GIVEN DATA:
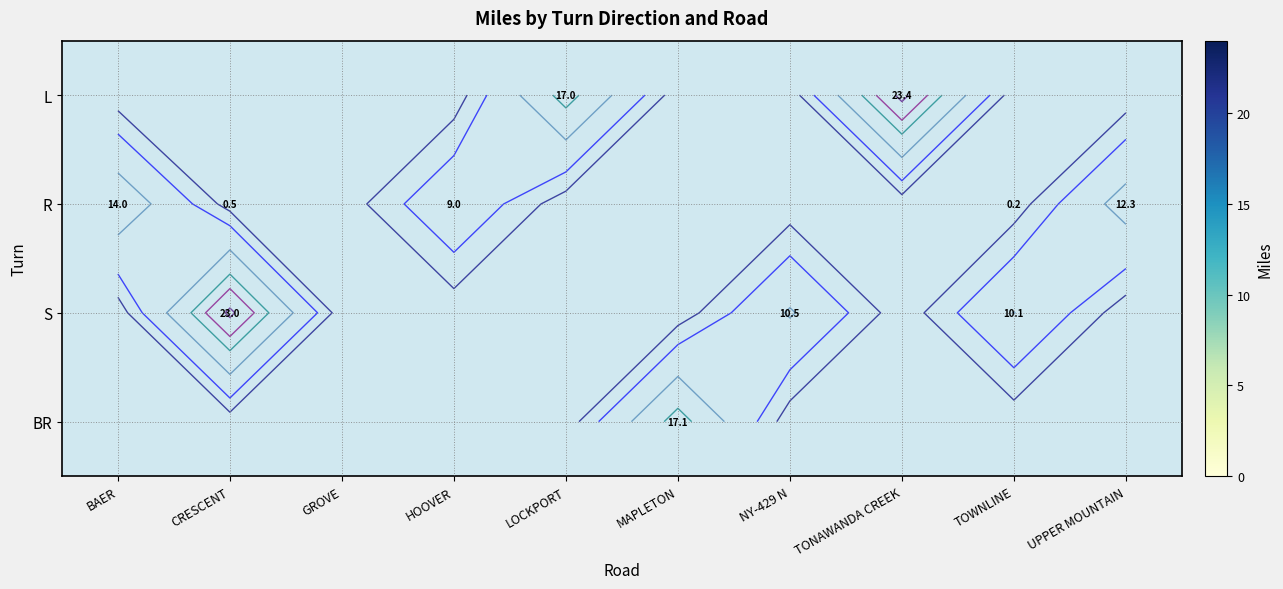

Between MAPLETON and TONAWANDA CREEK, which is larger?

TONAWANDA CREEK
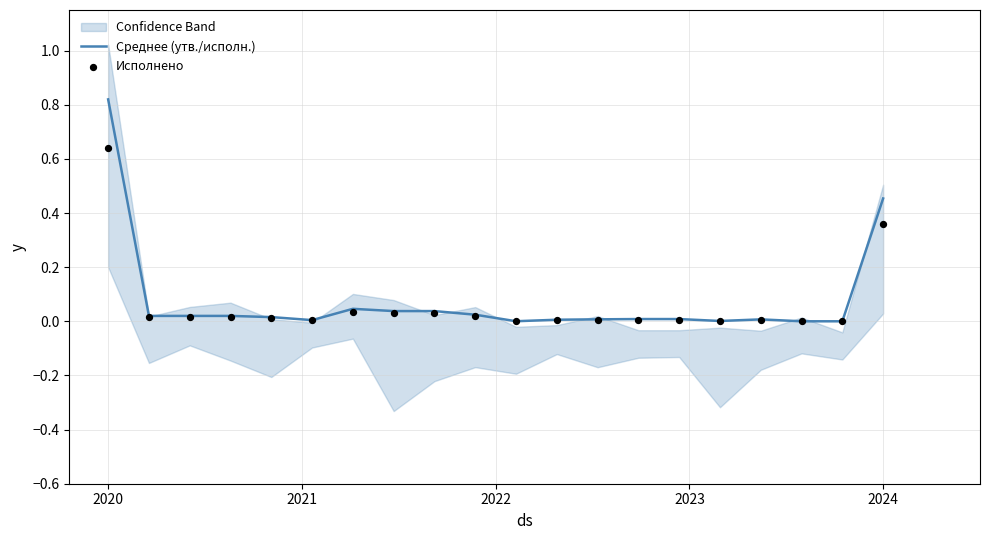

At which category is the sum across all series the highest?

2020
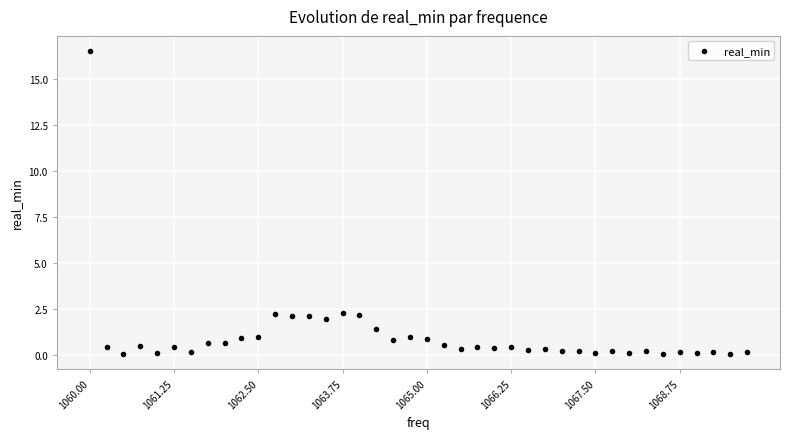

What is the range of Y values (max minus min)?

16.5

WHAT YOU ARE ASKED TO DO: Rewrite the entries above, changing "category" to "group" and keeping everything else the same. Leave the pictures out.

SOLUTION BELOW:
Between MAPLETON and TONAWANDA CREEK, which is larger?

TONAWANDA CREEK

At which group is the sum across all series the highest?

2020

What is the range of Y values (max minus min)?

16.5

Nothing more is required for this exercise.